The goal is to check that the second fundamental form associated with $g^2$ vanishes. We will have $B^2(X,Y)=\tilde \nabla ^2_{\tilde X}\tilde Y- \nabla ^2_X Y$. But since we are in the same conformal class we know that , from this answer Levi-Civita connection between conformal metrics,
$$\tilde \nabla^2_{\tilde X}\tilde Y=\tilde \nabla^1_{\tilde X}\tilde Y+\tilde X(f)\tilde Y+\tilde Y(f)\tilde X- g^1(\tilde X,\tilde Y)grad(f)$$
and we get an analogous result for $\nabla^2_{X}Y$. Therefore using the fact that $\tilde \nabla^1_{\tilde X}\tilde Y- \nabla^1_{X}Y=0$ and that $\tilde X,\tilde Y$ are extensions of $X$ and $Y$ we get that $B^2$ will vanishe, and hence $(M,i^*(g^2))$ is totally geodesic with respect to $(N,g^2)$.

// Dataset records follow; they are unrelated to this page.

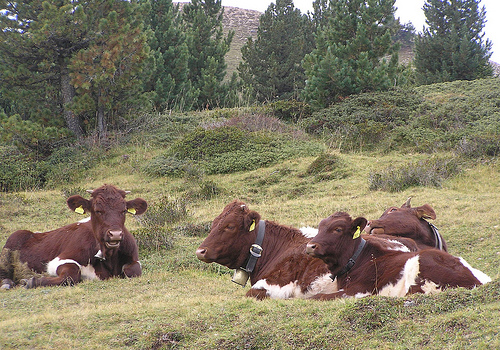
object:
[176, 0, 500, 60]
sky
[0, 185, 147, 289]
cow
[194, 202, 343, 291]
cow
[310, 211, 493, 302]
cow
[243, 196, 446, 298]
cow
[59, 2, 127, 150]
trees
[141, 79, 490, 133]
hills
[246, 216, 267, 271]
collar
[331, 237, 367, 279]
collar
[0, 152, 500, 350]
grass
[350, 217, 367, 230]
ear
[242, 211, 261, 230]
ear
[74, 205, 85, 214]
tag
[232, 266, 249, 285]
bell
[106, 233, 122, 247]
mouth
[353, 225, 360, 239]
tag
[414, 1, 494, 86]
trees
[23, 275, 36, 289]
hoof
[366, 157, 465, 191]
brush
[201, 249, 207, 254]
nostril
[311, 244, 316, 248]
nostril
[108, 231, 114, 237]
nose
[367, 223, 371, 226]
nose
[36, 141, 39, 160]
stem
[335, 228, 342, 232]
eye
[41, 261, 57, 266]
hair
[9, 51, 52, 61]
branches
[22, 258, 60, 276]
stomach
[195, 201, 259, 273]
head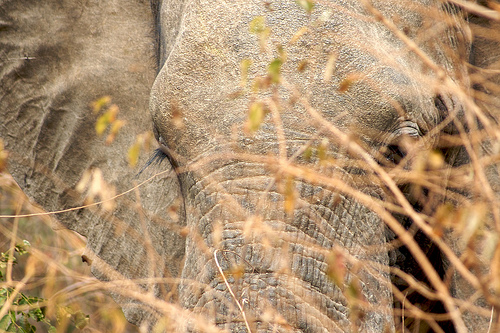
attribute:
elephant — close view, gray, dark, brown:
[81, 28, 479, 324]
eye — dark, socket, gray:
[375, 112, 439, 163]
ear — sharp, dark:
[4, 49, 161, 222]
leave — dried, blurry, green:
[23, 258, 100, 323]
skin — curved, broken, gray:
[191, 141, 312, 239]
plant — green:
[7, 286, 48, 333]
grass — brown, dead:
[408, 179, 477, 289]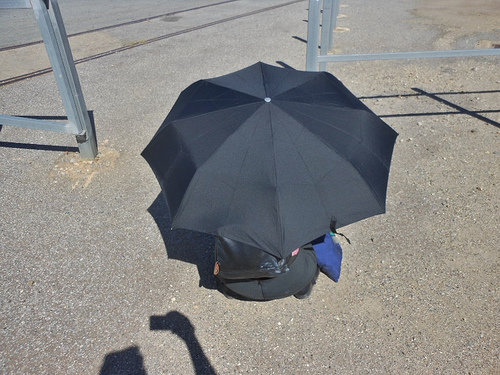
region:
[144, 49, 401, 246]
opened black umbrella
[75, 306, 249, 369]
shadow by black umbrella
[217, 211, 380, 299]
person sitting under umbrella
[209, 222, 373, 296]
person with blue bag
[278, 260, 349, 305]
person wearing black shoes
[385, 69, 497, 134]
shadow of metal bars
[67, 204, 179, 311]
concrete person is sitting on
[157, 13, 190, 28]
dark spot on concrete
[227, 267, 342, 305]
black pants of person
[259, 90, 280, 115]
white tip on black umbrella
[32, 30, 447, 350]
person crouched under umbrella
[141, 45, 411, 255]
open black umbrella above paved ground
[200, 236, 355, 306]
bags, buttocks and heels showing under umbrella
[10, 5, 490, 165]
silver frames erected near person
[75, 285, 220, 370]
shadow of person taking a photograph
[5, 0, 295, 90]
two metal rails embedded in ground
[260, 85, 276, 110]
white button centered in umbrella panels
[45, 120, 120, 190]
circle of tan adhesive used to erect frames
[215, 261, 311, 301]
dark seam on back of pants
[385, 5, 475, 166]
grey stones scattered across pavement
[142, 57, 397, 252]
a large black umbrella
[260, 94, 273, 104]
the metal tip on top of an umbrella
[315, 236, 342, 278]
a blue bag under an umbrella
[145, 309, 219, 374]
the shadow of a hand holding a camera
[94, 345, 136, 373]
the shadow of a person's head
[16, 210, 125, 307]
grey asphalt ground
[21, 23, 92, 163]
a grey metal gate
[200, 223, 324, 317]
the back end of a person crouching under an umbrella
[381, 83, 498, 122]
the shadow of a fence on the ground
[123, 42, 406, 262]
A black umbrella on a sunny day.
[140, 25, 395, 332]
Person under an umbrella.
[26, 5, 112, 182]
A gray pole next to a person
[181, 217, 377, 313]
Person under umbrella is crouching down.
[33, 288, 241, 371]
A shadow on the ground.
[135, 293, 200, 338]
Shadow of person holding a camera.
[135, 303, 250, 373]
Shadow of an arm.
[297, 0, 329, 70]
Another gray pole near the umbrella.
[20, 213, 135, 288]
Gravel on the ground.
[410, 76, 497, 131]
The shadow of a pole.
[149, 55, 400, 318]
a person under an umbrella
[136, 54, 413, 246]
a black umbrella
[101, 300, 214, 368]
the shadow of a person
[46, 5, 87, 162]
a metal support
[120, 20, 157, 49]
a set of rail tracks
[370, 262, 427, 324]
gray gravel on the ground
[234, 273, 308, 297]
black pants covering a bottom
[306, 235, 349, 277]
a blue bag sitting on the ground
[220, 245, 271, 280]
a black leather jacket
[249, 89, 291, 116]
a metal button on top of the umbrella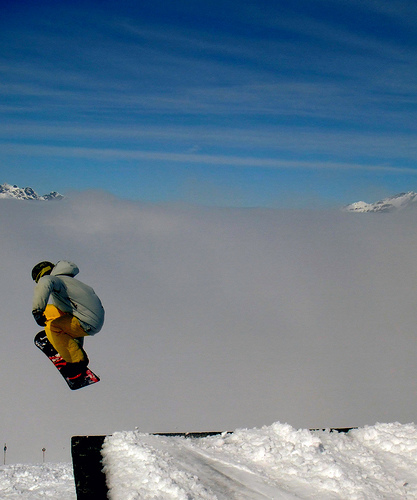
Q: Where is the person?
A: On the snowboard.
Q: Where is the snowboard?
A: Under the person.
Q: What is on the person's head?
A: A helmet.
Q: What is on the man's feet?
A: A snowboard.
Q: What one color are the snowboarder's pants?
A: Yellow.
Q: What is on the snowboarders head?
A: A helmet.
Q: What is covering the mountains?
A: Snow.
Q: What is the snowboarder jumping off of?
A: A ramp.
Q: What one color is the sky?
A: Blue.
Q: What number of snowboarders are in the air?
A: One.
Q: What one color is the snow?
A: White.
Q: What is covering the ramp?
A: Snow.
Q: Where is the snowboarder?
A: In the air.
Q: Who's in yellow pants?
A: Snow boarder.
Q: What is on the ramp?
A: Snow.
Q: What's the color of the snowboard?
A: Red and black.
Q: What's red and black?
A: Snowboard.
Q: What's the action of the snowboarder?
A: Jumping.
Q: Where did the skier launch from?
A: Ramp.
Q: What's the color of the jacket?
A: Green.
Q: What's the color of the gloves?
A: Black.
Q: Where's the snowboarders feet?
A: On the board.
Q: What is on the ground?
A: Snow.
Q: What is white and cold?
A: Snow.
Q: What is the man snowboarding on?
A: Snow.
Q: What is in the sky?
A: Clouds.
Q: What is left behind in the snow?
A: Tracks.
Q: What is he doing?
A: He's jumping.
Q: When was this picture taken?
A: In the day.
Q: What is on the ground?
A: White snow.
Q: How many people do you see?
A: Only one.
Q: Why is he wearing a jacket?
A: To stay warm.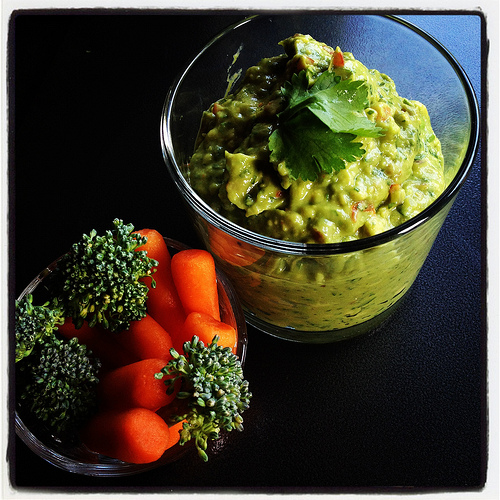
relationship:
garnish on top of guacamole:
[252, 64, 399, 185] [200, 27, 445, 335]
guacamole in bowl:
[188, 34, 448, 336] [138, 16, 482, 347]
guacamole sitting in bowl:
[188, 34, 448, 344] [138, 16, 482, 347]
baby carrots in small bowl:
[100, 223, 212, 465] [13, 227, 249, 487]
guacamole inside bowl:
[188, 34, 448, 336] [160, 9, 482, 346]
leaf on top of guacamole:
[270, 114, 360, 179] [200, 27, 445, 335]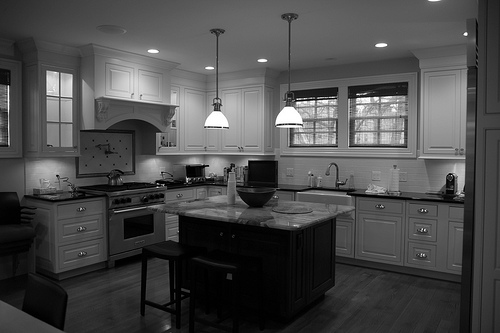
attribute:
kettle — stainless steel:
[102, 167, 125, 187]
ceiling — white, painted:
[136, 0, 193, 43]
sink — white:
[300, 159, 359, 207]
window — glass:
[347, 87, 432, 147]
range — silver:
[85, 175, 172, 257]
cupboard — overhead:
[413, 50, 469, 156]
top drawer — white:
[53, 197, 108, 215]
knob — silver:
[73, 191, 95, 226]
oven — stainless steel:
[107, 195, 175, 253]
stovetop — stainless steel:
[88, 173, 168, 195]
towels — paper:
[387, 166, 402, 196]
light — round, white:
[145, 42, 165, 59]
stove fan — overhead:
[81, 45, 180, 135]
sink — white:
[293, 185, 348, 215]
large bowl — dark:
[232, 184, 277, 209]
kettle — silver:
[104, 168, 124, 188]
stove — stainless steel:
[98, 177, 168, 258]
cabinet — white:
[25, 194, 111, 278]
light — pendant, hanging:
[271, 10, 305, 142]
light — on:
[264, 95, 308, 132]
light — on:
[198, 97, 233, 131]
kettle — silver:
[97, 160, 136, 190]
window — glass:
[285, 86, 340, 149]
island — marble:
[141, 183, 359, 328]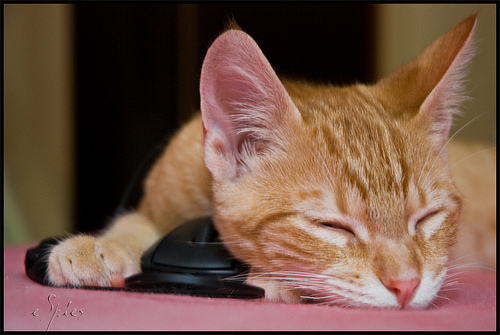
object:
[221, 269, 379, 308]
whisker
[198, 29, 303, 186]
ear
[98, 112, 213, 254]
leg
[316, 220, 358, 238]
closed eye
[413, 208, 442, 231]
closed eye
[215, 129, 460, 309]
face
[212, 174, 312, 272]
right cheek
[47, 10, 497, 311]
cat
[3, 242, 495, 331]
surface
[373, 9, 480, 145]
ear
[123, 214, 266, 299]
black mouse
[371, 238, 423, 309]
nose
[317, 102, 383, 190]
fur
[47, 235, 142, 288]
paw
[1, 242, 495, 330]
pad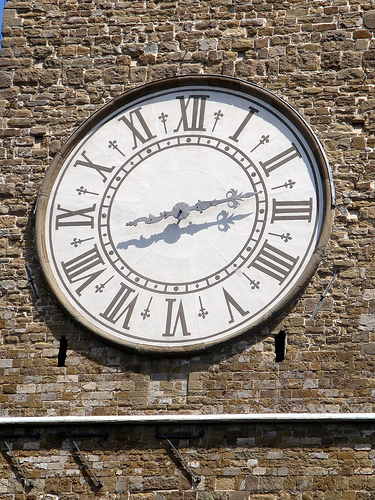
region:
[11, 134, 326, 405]
clock at a cermoinc wall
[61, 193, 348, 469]
clock at a cermoinc wall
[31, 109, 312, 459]
clock at a cermoinc wall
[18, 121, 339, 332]
clock at a cermoinc wall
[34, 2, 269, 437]
clock at a cermoinc wall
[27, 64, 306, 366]
clock at a cermoinc wall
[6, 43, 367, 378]
large clock on stone wall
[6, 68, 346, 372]
clock reads 8:12 approximately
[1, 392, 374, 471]
cement ledge on stone wall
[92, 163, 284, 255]
sun casting shadow on clock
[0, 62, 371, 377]
large clock with Roman Numerals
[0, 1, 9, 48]
blue sky behind clock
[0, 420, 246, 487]
metal brackets on stone wall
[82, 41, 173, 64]
larlge stone protruding from wall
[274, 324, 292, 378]
hole in stone wall under clock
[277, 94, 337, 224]
metal bracket around clock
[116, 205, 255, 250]
shadow from clock hands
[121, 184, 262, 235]
grey clock hand on a clock face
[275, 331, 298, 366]
dark spot on a brick wall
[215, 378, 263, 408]
bricks on a wall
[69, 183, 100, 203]
decoration on a clock face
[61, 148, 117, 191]
roman numeral on a clock face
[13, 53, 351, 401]
clock face on a wall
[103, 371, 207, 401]
tan colored bricks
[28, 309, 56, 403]
wall of a brick building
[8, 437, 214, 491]
area under a shelf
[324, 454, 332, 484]
There are is some green on the brick here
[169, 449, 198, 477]
There is a steel railing visible here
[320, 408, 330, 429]
There is a white ledge here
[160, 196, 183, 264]
There is a black hand visible here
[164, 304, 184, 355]
There are Roman numerals visible here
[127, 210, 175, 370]
Jackson Mingus took this photo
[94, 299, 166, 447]
This photo has a great deal of detail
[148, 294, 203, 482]
This photo is really quite lovely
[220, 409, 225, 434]
part of a board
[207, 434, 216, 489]
part of a stone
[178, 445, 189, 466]
part of a brick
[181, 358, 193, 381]
part of a clock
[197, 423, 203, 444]
part of a shelf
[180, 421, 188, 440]
edge of a shelf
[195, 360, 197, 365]
part of a clock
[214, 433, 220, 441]
part of a building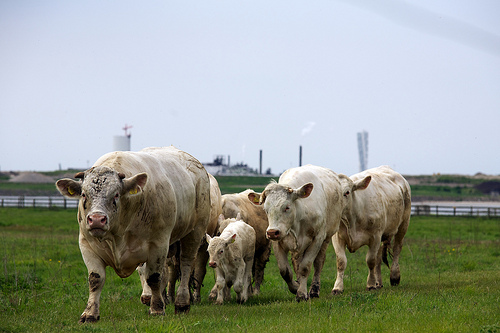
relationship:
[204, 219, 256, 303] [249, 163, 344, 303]
cow behind cow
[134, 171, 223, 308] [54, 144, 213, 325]
cow behind cow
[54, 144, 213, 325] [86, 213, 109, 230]
cow has nose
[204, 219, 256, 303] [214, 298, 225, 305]
cow has foot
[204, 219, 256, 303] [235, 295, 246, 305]
cow has foot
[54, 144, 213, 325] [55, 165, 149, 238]
cow has head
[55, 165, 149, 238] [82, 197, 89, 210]
head has spot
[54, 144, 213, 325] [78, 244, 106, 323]
cow has leg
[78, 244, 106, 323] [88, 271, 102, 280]
leg has spot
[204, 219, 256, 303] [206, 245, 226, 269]
cow has face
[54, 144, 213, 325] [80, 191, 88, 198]
cow has eye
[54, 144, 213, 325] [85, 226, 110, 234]
cow has mouth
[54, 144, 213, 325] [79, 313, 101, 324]
cow has hoof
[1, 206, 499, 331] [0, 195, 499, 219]
field has fence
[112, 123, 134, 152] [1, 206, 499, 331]
silo behind field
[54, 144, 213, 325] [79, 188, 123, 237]
cow has face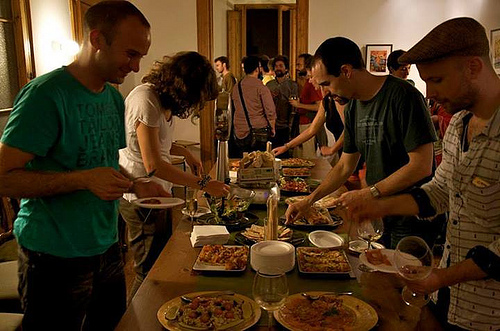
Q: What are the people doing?
A: Taking food.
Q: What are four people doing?
A: Taking food.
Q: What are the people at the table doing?
A: Taking food.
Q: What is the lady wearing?
A: A white shirt.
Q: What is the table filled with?
A: Food.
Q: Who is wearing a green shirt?
A: A man.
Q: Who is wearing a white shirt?
A: A woman.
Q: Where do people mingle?
A: In the doorway.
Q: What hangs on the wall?
A: Paintings.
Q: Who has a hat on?
A: A man.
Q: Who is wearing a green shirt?
A: A man.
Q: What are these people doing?
A: Choosing food from a buffet.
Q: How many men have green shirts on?
A: Two.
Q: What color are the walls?
A: White.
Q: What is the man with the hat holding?
A: A wine glass.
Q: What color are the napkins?
A: White.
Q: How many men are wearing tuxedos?
A: None.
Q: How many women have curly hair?
A: One.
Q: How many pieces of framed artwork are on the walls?
A: Two.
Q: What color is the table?
A: Brown.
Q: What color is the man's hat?
A: Brown.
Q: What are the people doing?
A: Eating.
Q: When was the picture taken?
A: Night time.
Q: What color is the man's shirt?
A: Green.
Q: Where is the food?
A: On the table.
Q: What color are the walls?
A: White.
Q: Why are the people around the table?
A: To get food.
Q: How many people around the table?
A: 5.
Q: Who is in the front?
A: Man in striped shirt.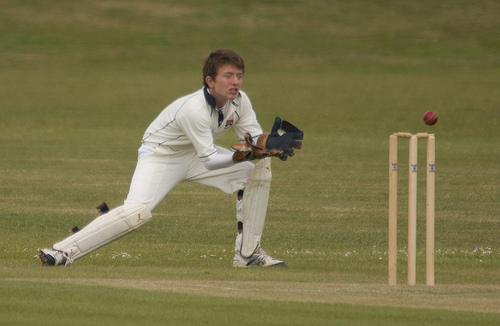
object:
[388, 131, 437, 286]
cricket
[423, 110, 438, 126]
ball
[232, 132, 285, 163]
gloves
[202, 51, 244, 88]
hair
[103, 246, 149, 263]
flowers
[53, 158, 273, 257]
shin gaurds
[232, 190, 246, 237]
straps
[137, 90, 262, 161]
shirt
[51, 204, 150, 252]
shins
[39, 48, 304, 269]
player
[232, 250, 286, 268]
cleats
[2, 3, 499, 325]
field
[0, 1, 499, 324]
grass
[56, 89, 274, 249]
uniform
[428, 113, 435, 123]
white stripe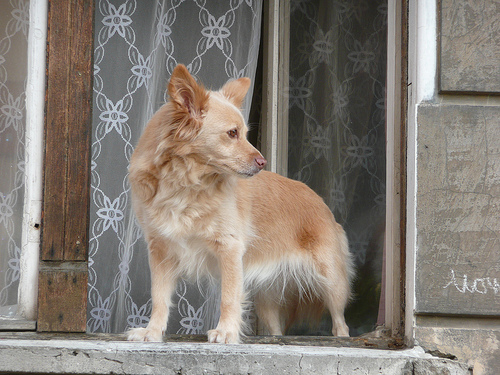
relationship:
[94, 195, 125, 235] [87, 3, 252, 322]
flower on curtain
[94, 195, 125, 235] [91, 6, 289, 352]
flower on curtain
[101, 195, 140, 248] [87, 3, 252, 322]
flower on curtain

What do you think about this proof? Any insight is appreciated, thanks in advance.
Best Answer
The answer is no. Take $M$ to be the unit disk in $\Bbb R^2$ and consider the two metrics $g_1 = g_{\text{eucl}}$ the Euclidean metric and $g_2 = g_{\text{hyp}} = \frac{4}{(1-|x|^2)^2}g_1$ the hyperbolic metric.
Any straight line in $M$ is a geodesic in $(M,g_1)$, therefore a totally geodesic submanifold. But only those passing through the origin are geodesics in $(M,g_2)$.
You can adapt this example in any dimension: any affine hyperplane intersected with the unit ball is a totally geodesic euclidean submanifold while only those passing through the origin will be totally geodesic hyperbolic submanifolds.